Les trois avocats généraux vont prendre un à un la parole pour requérir au procès des attentats du 13-Novembre.

Les trois avocats généraux vont prendre un à un la parole pour requérir au procès des attentats du 13-Novembre. - Thomas Samson

Le réquisitoire du procès des attentats du 13-Novembre débute ce mercredi 8 juin. Il doit durer jusqu'à vendredi.

C'est l'un des chiffres hors normes de ce procès historique. Les avocats généraux vont requérir à partir de ce mercredi au procès des attentats du 13-Novembre. Un réquisitoire qui doit s'achever vendredi et qui doit s'étaler sur 15 heures environ.

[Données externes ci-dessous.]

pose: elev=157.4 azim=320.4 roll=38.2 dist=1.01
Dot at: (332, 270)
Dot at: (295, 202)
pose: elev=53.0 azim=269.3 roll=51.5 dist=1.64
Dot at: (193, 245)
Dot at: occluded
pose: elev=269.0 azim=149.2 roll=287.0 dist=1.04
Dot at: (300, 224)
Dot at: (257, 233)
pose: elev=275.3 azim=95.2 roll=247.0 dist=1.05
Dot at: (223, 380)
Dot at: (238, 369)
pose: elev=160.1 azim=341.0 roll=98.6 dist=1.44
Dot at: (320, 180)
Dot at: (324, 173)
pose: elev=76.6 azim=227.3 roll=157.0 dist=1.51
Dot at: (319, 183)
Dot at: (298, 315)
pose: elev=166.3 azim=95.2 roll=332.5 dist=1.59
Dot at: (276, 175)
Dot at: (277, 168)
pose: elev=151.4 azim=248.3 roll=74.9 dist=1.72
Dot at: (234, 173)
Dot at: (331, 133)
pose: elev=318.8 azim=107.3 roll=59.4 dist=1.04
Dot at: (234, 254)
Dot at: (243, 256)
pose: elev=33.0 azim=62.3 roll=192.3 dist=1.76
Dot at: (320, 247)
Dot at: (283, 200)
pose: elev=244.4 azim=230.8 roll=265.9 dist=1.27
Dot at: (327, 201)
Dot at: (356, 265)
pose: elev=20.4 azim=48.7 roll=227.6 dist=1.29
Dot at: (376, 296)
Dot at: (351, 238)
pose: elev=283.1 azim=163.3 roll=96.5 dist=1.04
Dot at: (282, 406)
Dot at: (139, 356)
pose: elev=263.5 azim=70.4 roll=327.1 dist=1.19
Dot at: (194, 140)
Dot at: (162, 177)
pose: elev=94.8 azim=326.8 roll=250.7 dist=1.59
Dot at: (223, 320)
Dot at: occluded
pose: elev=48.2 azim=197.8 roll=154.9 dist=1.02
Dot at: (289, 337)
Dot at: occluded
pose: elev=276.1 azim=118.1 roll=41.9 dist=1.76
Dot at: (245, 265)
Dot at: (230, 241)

Il va durer trois jours, une durée quasi inédite. "C'est un procès hors normes, cette durée est justifiée", estime auprès de BFMTV.com Jean-Baptiste Bladier, président de la Conférence nationale des procureurs de la République, qui rappelle que la complexité des dossiers explique aussi le temps prévu pour les réquisitions. Celles livrées, par exemple, lors du procès de l'incendie du tunnel du Mont-Blanc en 2005 avaient duré plus de six heures malgré la technicité des éléments contenus dans cette affaire.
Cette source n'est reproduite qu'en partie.